BEGIN INPUT RECORDS

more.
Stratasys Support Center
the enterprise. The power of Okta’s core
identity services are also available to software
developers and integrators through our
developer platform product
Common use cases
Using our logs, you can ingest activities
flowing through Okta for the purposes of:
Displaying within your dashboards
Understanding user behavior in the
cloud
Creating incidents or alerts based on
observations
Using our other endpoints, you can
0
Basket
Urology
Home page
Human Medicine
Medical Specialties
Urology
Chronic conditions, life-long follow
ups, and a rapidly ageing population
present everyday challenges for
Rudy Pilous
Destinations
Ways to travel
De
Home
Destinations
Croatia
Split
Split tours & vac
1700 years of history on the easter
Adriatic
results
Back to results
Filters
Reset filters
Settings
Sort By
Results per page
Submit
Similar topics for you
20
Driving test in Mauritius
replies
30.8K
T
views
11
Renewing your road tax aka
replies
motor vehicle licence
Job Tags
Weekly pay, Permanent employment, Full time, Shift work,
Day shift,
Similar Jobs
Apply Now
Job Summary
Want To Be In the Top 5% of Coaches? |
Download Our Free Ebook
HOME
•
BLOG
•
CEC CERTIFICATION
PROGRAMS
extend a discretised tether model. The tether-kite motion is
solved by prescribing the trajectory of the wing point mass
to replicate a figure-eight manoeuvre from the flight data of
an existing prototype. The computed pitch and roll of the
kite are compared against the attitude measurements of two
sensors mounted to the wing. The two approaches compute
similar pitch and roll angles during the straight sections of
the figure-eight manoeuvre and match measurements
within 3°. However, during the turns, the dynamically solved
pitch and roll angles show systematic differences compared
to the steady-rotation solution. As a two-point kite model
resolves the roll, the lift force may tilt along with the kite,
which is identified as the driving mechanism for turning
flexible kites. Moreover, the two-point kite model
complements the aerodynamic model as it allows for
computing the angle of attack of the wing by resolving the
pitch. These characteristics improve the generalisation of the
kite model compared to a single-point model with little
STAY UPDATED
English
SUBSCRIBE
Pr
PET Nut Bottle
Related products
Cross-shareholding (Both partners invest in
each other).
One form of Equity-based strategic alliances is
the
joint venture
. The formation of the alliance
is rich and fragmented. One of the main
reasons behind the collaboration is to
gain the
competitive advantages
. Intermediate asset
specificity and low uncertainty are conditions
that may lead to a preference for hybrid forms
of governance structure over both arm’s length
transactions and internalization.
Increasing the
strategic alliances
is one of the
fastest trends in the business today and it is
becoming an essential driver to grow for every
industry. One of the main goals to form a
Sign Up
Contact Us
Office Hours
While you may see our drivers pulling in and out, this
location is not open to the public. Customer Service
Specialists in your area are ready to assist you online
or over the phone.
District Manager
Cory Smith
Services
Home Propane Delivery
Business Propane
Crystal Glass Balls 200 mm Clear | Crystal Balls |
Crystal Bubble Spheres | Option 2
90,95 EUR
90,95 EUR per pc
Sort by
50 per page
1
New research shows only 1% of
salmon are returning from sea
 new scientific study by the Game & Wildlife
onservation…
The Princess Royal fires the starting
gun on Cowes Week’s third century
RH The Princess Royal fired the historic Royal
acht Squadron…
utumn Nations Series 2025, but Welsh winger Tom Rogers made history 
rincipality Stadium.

END INPUT RECORDS

TRY IT:
None of the records may be left out; each is to be restated exactly.

OUTPUT BELOW:
more.
Stratasys Support Center
the enterprise. The power of Okta’s core
identity services are also available to software
developers and integrators through our
developer platform product
Common use cases
Using our logs, you can ingest activities
flowing through Okta for the purposes of:
Displaying within your dashboards
Understanding user behavior in the
cloud
Creating incidents or alerts based on
observations
Using our other endpoints, you can
0
Basket
Urology
Home page
Human Medicine
Medical Specialties
Urology
Chronic conditions, life-long follow
ups, and a rapidly ageing population
present everyday challenges for
Rudy Pilous
Destinations
Ways to travel
De
Home
Destinations
Croatia
Split
Split tours & vac
1700 years of history on the easter
Adriatic
results
Back to results
Filters
Reset filters
Settings
Sort By
Results per page
Submit
Similar topics for you
20
Driving test in Mauritius
replies
30.8K
T
views
11
Renewing your road tax aka
replies
motor vehicle licence
Job Tags
Weekly pay, Permanent employment, Full time, Shift work,
Day shift,
Similar Jobs
Apply Now
Job Summary
Want To Be In the Top 5% of Coaches? |
Download Our Free Ebook
HOME
•
BLOG
•
CEC CERTIFICATION
PROGRAMS
extend a discretised tether model. The tether-kite motion is
solved by prescribing the trajectory of the wing point mass
to replicate a figure-eight manoeuvre from the flight data of
an existing prototype. The computed pitch and roll of the
kite are compared against the attitude measurements of two
sensors mounted to the wing. The two approaches compute
similar pitch and roll angles during the straight sections of
the figure-eight manoeuvre and match measurements
within 3°. However, during the turns, the dynamically solved
pitch and roll angles show systematic differences compared
to the steady-rotation solution. As a two-point kite model
resolves the roll, the lift force may tilt along with the kite,
which is identified as the driving mechanism for turning
flexible kites. Moreover, the two-point kite model
complements the aerodynamic model as it allows for
computing the angle of attack of the wing by resolving the
pitch. These characteristics improve the generalisation of the
kite model compared to a single-point model with little
STAY UPDATED
English
SUBSCRIBE
Pr
PET Nut Bottle
Related products
Cross-shareholding (Both partners invest in
each other).
One form of Equity-based strategic alliances is
the
joint venture
. The formation of the alliance
is rich and fragmented. One of the main
reasons behind the collaboration is to
gain the
competitive advantages
. Intermediate asset
specificity and low uncertainty are conditions
that may lead to a preference for hybrid forms
of governance structure over both arm’s length
transactions and internalization.
Increasing the
strategic alliances
is one of the
fastest trends in the business today and it is
becoming an essential driver to grow for every
industry. One of the main goals to form a
Sign Up
Contact Us
Office Hours
While you may see our drivers pulling in and out, this
location is not open to the public. Customer Service
Specialists in your area are ready to assist you online
or over the phone.
District Manager
Cory Smith
Services
Home Propane Delivery
Business Propane
Crystal Glass Balls 200 mm Clear | Crystal Balls |
Crystal Bubble Spheres | Option 2
90,95 EUR
90,95 EUR per pc
Sort by
50 per page
1
New research shows only 1% of
salmon are returning from sea
 new scientific study by the Game & Wildlife
onservation…
The Princess Royal fires the starting
gun on Cowes Week’s third century
RH The Princess Royal fired the historic Royal
acht Squadron…
utumn Nations Series 2025, but Welsh winger Tom Rogers made history 
rincipality Stadium.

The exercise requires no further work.